------ Information given

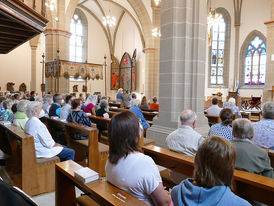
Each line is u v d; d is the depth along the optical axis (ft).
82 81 72.79
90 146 13.17
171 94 19.60
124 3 63.36
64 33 45.06
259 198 6.63
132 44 73.20
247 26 66.23
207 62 69.51
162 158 9.56
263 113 10.89
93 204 7.51
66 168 7.70
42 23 15.47
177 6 19.17
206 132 19.79
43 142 12.08
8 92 48.85
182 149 9.39
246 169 7.29
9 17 12.42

------------

Requirement - Could you return all the entries exactly as they appear, minus the pictures?

Answer to this exercise -
Each line is u v d; d is the depth along the optical axis (ft).
82 81 72.79
90 146 13.17
171 94 19.60
124 3 63.36
64 33 45.06
259 198 6.63
132 44 73.20
247 26 66.23
207 62 69.51
162 158 9.56
263 113 10.89
93 204 7.51
66 168 7.70
42 23 15.47
177 6 19.17
206 132 19.79
43 142 12.08
8 92 48.85
182 149 9.39
246 169 7.29
9 17 12.42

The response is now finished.